You really have come a long way but I think you're still 'stuck' and I really believe your W know she still has you on the rope.
Now that you know she is in contact with OM what are you going to do? What's your game plan now? Are you going to continue more of the same or really let her go?
Let me ask you this - if you turned back time and you went to the time you and W were dating and you found out she was seeing someone else, how would you react? Would you be pining over her? Or would you say I deserve better in my life?
I think you need a strong stance. Sandi advocates for the man to be a MAN. The attractive, independent guy your W knew that wouldn't put up with this sh!t.
You know your W is with OM and you still fill her in on what you're doing? I think it's time for more boundaries and less talk. Don't get me wrong. I think it's great you two can coparent and get along but I don't think there should be any family days. She has chosen another man ... So that cuts you from her life as her husband and as a family unit. The family dynamic has changed.
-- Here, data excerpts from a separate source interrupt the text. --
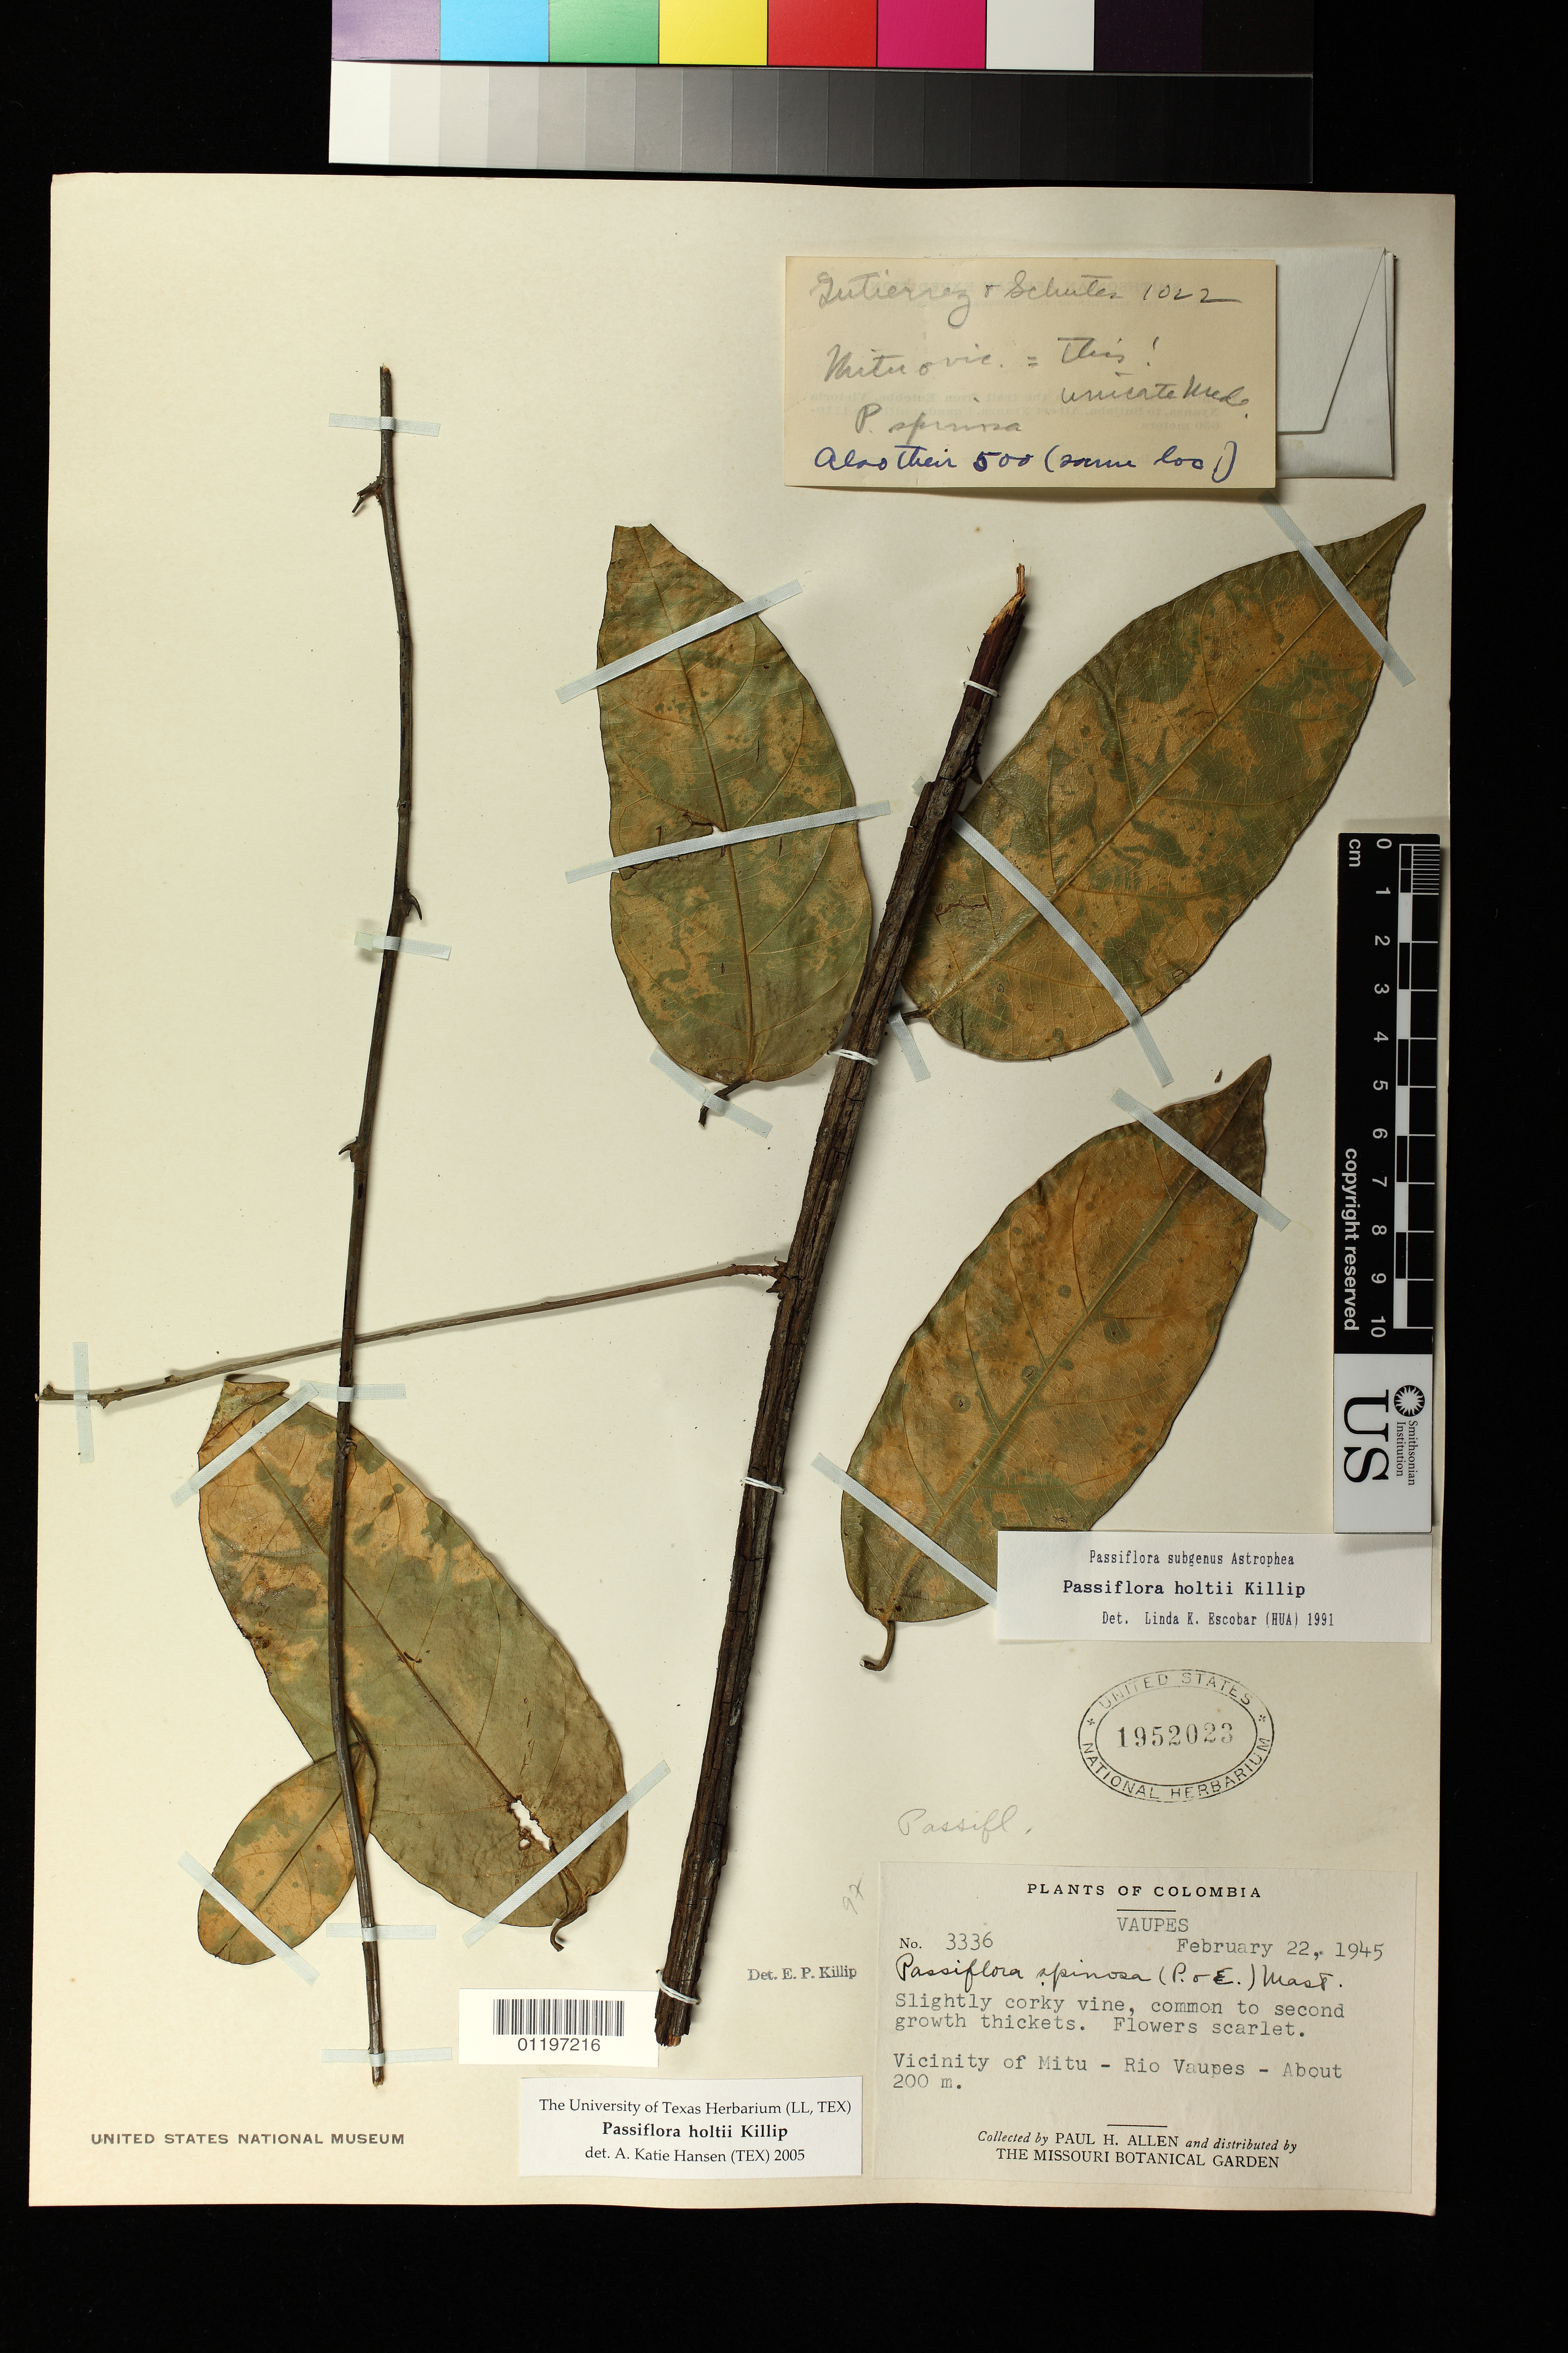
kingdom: Plantae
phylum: Tracheophyta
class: Magnoliopsida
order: Malpighiales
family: Passifloraceae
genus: Passiflora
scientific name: Passiflora holtii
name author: Killip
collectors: P. H. Allen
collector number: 3336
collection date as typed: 22 Feb 1945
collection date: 1945-02-22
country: Colombia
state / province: Vaupés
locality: Vaupes: Vicinity of Mitu - Rio Vaupes - About 200 m.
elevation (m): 200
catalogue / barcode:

You don't have to be rude but you can be matter of fact still with a smile on your face and polite. She needs to feel what it's like to lose you because I don't think she feels that right now.
I made all the mistakes and many more. I wanted H to spend time with us as a family. I stupidly asked and got led on but it never happened. I asked knowing he was with someone else. It was stupid. When I stopped asking and stopped giving a you know what he noticed. I wasn't available and I didn't care if he showed up anymore.
I'm sorry for the 2x4s but I say all of this with love. I want you to be successful - whatever he outcome is if it is D this dynamic needs to change regardless.
Let her go. You will be happier I promise. Go out enjoy yourself and stop filling her in. Be mysterious.